Exercise description: For each line below with the word "Pontevedra", write out a copy.
Records provided START
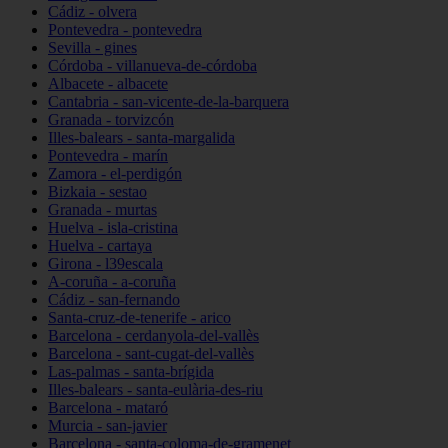
Cádiz - olvera
Pontevedra - pontevedra
Sevilla - gines
Córdoba - villanueva-de-córdoba
Albacete - albacete
Cantabria - san-vicente-de-la-barquera
Granada - torvizcón
Illes-balears - santa-margalida
Pontevedra - marín
Zamora - el-perdigón
Bizkaia - sestao
Granada - murtas
Huelva - isla-cristina
Huelva - cartaya
Girona - l39escala
A-coruña - a-coruña
Cádiz - san-fernando
Santa-cruz-de-tenerife - arico
Barcelona - cerdanyola-del-vallès
Barcelona - sant-cugat-del-vallès
Las-palmas - santa-brígida
Illes-balears - santa-eulària-des-riu
Barcelona - mataró
Murcia - san-javier
Barcelona - santa-coloma-de-gramenet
Records provided END
Result:
Pontevedra - pontevedra
Pontevedra - marín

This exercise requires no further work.